One particular example of this use of the state against the native peoples was a land act that was passed which required all guarantees to appear before the Board of Land Commissioners to “prove” their ownership, while colonizing squatters and speculating land thieves were given land outright and not even questioned as to legal title.

Laws, courts, police and taxes were used to try and wipe out resistance–pauperizing the peoples of the Southwest and enabling the new owners of the means of production to freely exploit the land and labor of the region. To increase their accumulation of capital and technology, the colonialists adopted the mining, grazing and farming techniques of the Mexican and Indian peoples.

Thus an extensive new state apparatus was being set up, and a new ideology, that of the bourgeoisie, was forcefully being disseminated–in line with the transformation of the economic base. All this came into direct conflict with the masses within the Southwest region, as the basis for national oppression was laid down and developed.

There is an objective law that where there is oppression there is resistance. The year 1848, when the Southwest was seized by advancing U.S. colonialism, witnessed the heroic struggles of the French and German proletariat in the revolutions occurring in Europe. At this same time, there began the resistance against colonialism and later imperialism by the Chicano and Indian and other laboring people (Chinese, Japanese and Filipino primarily) of the Southwest.

Courageous fighters came forth to wage an intense guerilla struggle against the colonialists; men such as Tiburcio Vasquez, who was eventually executed, and Joaquin Murietta, who when finally captured by the state, had his head cut off and paraded from town to town as an unsuccessful warning to those who would resist.

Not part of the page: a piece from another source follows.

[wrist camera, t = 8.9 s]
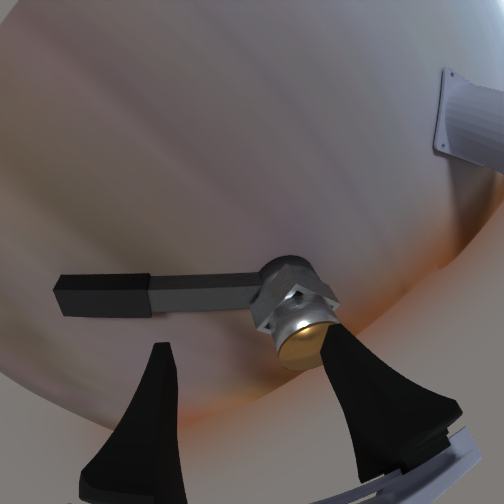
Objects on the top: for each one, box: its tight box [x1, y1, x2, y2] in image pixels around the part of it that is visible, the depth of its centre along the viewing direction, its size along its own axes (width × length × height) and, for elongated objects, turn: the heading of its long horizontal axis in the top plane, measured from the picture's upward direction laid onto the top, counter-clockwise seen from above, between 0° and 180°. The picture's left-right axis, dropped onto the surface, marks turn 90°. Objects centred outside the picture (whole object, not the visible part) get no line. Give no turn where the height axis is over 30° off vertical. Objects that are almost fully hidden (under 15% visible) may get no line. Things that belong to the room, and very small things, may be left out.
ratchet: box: [53, 255, 321, 318], centre depth 20 cm, size 22×5×4 cm, turn 86°
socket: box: [250, 264, 341, 371], centre depth 19 cm, size 5×5×6 cm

In Texas, there was Juan Cortina, who with his volunteer army re-conquered much of Southern Texas; and also the struggle in New Mexico led by Elfego Baca; while the secret organization in the same state–Las Gorras Blancas–waged armed struggle against the colonialists and imperialists up until the 1920’s.

With the advent of the Civil War and the confrontation between the developing bourgeoisie and the slave-owning landlords of the South, an important historical turning point was reached. Either the U.S. would progress into an industrialized and bourgeois-democratic society or it would face the domination of the Southern landlords as the ruling class which would have meant an extension of slavery and the restriction of the growth of the productive forces.

From a Marxist-Leninist standpoint, the Civil War had a profound historical significance, not only for the developing Afro-American nation within the Black Belt South, but also for the development of the Chicano people within the Southwest region. The victory of the bourgeoisie in the Civil War meant that the aim of the Southern landlord class, which wanted to expand slavery into the Southwest and Northern Mexico, was defeated. This was a historically progressive step in that the productive forces were allowed to develop during this pre-monopoly stage and a proletariat began to emerge.

The capital accumulated during the Civil War was part of the basis for building the foundation of imperialism and its beginning penetration of the Southwest through the export of capital to the sources of raw materials and cheap labor within the region. This was to have the effect of creating the material conditions for the Proletarian-Socialist Revolution of the future. The export of capital into the Southwest, especially after the 1880’s, began to change the feudal mode of production to a capitalist mode of production by breaking down the old relations of production and allowing the productive forces to develop by freeing the peones from their bondage to the land and the development of communications, railroads, capitalist mining and agriculture, and a money economy based on trade between town and country.

This imperialist penetration brought about a progressive change in the relations of production as new classes began to develop out of the spontaneous, but uneven development of capitalism, with pockets of semi-feudalism still co-existing to this day, such as in Northern New Mexico and Southern Colorado.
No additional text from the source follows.